This summer has spawned many articles and TV programmes on 1918, being the year women – or at least some of them – got the vote and the First World War ended.
Yet 1918 marked the start of the Scotch industry’s darkest period, which lasted 15 years and saw dozens of distilleries close down, the majority of them for good.
That said, 1918 saw an initial burst of optimism, even euphoria, as the November armistice meant barley and other cereals became plentiful again and the wartime clamp on distilling was eased. However, the joy proved shortlived.
That year the industry was in poor health as wartime strictures and tax increases had caused countless mergers and closures. It took time, indeed well into 1919, before the industry was fully on its feet. Then it got hit by America declaring prohibition on January 1, 1920. That killed Scotch’s major export market and torpedoed industry confidence.
Also, successive governments piled on post-war austerity and tax rises. In 1908 a bottle of whisky had cost just over two shillings and sixpence (13p in today’s money) – by 1922 it had risen fivefold to 12 shillings and sixpence, whereas wages had barely doubled. The combination of prohibition and tax rises devastated the industry. Indeed, William Ross, the steely-eyed chief of the whisky giant Distillers (DCL), told shocked industrialists in 1922 that myriad distilleries would have to close down.
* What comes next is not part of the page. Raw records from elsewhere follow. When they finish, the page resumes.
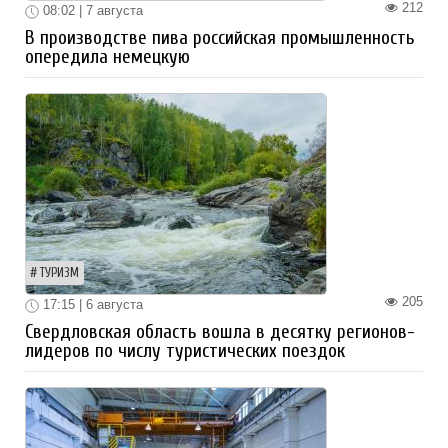
212
08:02 | 7 августа
В производстве пива российская промышленность
опередила немецкую
ТУРИЗМ
205
17:15 | 6 августа
Свердловская область вошла в десятку регионов-
лидеров по числу туристических поездок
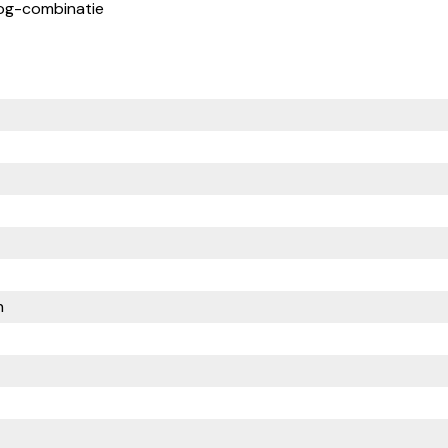
g-combinatie
h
Under Ross, DCL bought out and closed countless distilleries, but many were “mothballed” – left with all equipment intact in the hope better days would return. The 1920s then limped on through the General Strike, Wall Street Crash and Great Depression, when millions in the industrialised West became jobless. From 130-140 distilleries in the go-go 1890s, by the early 1930s Scotland saw its tally of functioning distilleries shrink to just eight.
Only in 1933, when Franklin D Roosevelt became US President and scrapped Prohibition, did the Scotch industry start to recover. What also helped was Britain ditching the gold standard, which saw sterling drop sharply and made whisky cheaper in foreign markets, especially the US.
Although many this year will celebrate the positive events of 1918, the whisky industry will look back with a shudder and pray they will never relive a year like it.